I recently came across another blatant example of an analyst firm misusing the process by which analysts are invited to attend a vendor briefing.

I was looking to set up a briefing with IDC’s Energy Insights. Although the analyst had accepted the briefing, the company still wants me to complete this form. According to the group operations manager: “This is a standard company policy when requesting a briefing with our analysts.”

Now although it’s a pain, I don’t usually have a problem filling in vendor briefing request forms.

For those who aren’t familiar with them, these are normally used to capture information that will help:

  1. the firm ensure that all relevant analysts are aware of the request, and
  2. the analysts decide whether or not to accept a meeting.

But it’s a bit annoying when the analyst firm is using the process to capture information that is obviously more relevant for its sales force than the analysts.

For example, alongside the regular stuff (eg what’s the briefing about, who would it be with, tell us about your company), Energy Insights wants to know:

  • Who is the head of marketing for your company? (Name, title, email, and phone)
  • Who is the head of product marketing for your company? (Name, title, email, and phone)
  • Who is responsible for your company’s strategic planning? (Name, title, email, and phone)
  • Does your company use market research to assist in strategic planning?
  • Does your company currently have any relationships with other market research firms?
  • Would you be interested in learning more about our services in your market area and the benefits of having a relationship with Energy Insights?

Easy enough information to provide – but does an analyst at Energy Insights really need to know this information in order to qualify a meeting? I’d love to know.

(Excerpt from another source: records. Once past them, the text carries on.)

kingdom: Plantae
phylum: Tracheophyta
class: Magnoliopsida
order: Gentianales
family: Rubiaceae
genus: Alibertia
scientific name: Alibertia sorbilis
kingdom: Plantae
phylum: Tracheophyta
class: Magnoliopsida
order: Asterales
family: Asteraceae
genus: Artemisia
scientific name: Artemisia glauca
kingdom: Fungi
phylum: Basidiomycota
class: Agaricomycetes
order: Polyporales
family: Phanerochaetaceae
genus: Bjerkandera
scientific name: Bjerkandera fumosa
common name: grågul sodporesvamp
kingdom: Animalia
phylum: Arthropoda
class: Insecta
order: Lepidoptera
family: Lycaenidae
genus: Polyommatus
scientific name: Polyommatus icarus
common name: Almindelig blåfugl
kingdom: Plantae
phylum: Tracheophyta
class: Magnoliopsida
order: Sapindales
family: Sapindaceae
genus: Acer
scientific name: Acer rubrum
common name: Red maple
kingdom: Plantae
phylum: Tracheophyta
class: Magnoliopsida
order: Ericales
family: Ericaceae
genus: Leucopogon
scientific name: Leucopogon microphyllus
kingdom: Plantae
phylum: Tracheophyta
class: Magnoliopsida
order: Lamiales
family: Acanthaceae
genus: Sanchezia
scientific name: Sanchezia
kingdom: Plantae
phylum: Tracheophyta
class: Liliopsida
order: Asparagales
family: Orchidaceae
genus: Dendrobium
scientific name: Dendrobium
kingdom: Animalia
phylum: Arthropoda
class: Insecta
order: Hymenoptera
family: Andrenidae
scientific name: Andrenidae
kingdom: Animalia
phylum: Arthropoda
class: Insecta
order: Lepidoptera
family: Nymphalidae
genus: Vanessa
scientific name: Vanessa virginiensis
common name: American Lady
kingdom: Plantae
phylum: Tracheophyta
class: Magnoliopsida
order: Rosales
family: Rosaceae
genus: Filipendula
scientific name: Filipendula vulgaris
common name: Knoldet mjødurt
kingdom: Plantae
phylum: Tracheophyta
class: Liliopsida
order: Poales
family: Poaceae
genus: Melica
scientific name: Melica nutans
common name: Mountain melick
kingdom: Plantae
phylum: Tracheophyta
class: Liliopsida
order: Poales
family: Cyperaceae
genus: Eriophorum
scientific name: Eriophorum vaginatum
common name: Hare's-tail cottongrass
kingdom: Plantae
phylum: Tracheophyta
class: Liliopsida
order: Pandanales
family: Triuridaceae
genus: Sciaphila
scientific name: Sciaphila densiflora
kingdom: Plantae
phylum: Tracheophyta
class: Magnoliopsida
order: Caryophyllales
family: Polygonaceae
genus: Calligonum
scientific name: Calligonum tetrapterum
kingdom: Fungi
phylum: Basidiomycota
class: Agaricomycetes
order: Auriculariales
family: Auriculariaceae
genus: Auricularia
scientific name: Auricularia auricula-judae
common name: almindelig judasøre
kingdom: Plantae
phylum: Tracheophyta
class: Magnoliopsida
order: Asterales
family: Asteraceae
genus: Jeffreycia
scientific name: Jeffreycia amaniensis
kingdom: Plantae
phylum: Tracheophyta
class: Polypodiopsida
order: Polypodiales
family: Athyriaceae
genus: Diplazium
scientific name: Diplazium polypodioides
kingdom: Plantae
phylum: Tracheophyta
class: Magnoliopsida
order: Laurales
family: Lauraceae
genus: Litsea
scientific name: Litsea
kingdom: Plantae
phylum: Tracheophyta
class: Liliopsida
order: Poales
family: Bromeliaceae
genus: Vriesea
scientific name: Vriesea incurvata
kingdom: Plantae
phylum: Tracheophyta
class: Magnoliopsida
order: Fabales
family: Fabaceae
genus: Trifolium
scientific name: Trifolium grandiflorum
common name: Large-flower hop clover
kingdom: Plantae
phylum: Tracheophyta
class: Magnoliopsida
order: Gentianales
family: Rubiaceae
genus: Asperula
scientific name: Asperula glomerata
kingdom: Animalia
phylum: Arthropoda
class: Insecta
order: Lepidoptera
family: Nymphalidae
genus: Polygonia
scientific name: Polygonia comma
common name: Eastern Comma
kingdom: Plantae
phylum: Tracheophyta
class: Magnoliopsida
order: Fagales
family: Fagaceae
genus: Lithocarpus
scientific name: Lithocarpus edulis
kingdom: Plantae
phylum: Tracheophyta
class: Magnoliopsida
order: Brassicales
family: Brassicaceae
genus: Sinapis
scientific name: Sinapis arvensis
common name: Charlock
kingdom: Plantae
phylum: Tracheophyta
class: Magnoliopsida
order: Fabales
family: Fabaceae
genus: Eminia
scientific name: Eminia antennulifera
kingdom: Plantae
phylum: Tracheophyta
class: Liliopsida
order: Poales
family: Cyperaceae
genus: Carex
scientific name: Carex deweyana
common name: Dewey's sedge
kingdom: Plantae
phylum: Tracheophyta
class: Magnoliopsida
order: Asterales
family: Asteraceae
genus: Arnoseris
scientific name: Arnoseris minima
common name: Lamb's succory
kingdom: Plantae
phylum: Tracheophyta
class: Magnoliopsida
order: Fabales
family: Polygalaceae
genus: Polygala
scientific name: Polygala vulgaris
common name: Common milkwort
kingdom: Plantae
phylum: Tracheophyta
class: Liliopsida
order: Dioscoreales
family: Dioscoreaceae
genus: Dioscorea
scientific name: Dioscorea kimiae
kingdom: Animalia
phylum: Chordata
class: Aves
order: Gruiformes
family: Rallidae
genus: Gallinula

Now if it’s for use by the sales force… well, that makes more sense. I can see why an analyst firm thinks it’s a smart idea to capture all this information. Lovely juicy contact data for the new business machine.

But IDC, why not be honest (and obviously honest) about why you want it. Otherwise, this feels a bit slimy and underhand.

Note
I checked the other IDC companies as well:

IDC itself requires a considerable amount of information but you can see that it would all be useful to the analyst team. It’s roughly in line with the information requested by Gartner. Forrester Research (registration required, but it’s free) and Yankee Group.

However, Manufacturing Insights, Financial Insights, Government Insights, Health Industry Insights and Global Retail Insights – well, they all demand the same information as Energy Insights.